* Exercise prompt *
Show, from the records below, all lines that contain the word "approval".
########
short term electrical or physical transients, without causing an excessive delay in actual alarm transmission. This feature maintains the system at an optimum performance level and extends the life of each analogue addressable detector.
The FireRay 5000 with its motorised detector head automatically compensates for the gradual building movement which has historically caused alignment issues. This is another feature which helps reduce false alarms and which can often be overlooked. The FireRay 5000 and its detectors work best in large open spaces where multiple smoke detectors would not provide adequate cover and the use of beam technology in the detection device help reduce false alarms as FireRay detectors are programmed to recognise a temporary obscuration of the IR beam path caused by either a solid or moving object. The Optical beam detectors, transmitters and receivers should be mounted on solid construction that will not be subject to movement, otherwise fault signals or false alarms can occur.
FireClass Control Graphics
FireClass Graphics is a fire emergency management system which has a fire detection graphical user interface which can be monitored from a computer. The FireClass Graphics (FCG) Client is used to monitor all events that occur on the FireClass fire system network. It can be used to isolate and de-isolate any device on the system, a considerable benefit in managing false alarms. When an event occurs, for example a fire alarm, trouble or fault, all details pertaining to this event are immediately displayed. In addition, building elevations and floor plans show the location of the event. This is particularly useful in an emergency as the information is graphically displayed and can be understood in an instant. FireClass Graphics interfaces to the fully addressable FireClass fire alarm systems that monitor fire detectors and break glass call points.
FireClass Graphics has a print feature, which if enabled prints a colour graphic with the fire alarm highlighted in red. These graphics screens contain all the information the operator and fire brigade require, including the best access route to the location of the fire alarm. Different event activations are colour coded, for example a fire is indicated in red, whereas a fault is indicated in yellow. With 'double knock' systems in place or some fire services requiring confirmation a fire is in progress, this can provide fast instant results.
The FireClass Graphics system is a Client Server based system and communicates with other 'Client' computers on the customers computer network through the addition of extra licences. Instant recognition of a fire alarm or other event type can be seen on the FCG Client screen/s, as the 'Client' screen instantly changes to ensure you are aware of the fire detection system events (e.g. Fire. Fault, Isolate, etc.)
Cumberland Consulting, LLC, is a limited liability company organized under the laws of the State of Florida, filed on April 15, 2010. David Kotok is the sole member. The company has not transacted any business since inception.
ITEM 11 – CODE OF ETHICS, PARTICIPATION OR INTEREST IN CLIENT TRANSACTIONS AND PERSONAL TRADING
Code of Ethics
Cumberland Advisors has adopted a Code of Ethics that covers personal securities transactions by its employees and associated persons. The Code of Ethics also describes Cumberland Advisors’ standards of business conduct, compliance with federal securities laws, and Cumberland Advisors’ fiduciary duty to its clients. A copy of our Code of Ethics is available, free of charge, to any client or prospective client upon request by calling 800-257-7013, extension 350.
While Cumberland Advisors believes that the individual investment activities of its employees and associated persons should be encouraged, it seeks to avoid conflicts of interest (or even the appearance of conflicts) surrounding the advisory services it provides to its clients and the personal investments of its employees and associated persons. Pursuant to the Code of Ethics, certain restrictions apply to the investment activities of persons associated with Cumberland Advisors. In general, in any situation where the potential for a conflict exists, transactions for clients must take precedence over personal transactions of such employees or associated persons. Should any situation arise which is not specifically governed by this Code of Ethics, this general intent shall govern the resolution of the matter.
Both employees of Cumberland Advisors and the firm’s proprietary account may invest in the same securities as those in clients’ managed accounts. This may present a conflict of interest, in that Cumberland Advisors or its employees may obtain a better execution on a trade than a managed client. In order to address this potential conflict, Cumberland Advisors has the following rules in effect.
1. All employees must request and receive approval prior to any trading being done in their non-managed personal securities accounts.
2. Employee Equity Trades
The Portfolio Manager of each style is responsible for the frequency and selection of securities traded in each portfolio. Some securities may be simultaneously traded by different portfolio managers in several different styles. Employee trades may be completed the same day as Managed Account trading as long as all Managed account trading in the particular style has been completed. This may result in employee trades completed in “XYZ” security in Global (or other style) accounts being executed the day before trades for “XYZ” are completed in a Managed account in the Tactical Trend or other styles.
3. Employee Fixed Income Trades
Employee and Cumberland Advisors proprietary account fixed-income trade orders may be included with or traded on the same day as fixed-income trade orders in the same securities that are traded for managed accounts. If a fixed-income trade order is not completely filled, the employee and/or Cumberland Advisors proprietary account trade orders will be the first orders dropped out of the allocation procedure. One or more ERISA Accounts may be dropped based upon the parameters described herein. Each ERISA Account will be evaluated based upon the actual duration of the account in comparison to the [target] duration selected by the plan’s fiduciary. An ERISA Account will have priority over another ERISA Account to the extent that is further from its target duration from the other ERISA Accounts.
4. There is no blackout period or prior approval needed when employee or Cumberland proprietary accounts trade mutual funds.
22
########
* Exercise response *
1. All employees must request and receive approval prior to any trading being done in their non-managed personal securities accounts.
4. There is no blackout period or prior approval needed when employee or Cumberland proprietary accounts trade mutual funds.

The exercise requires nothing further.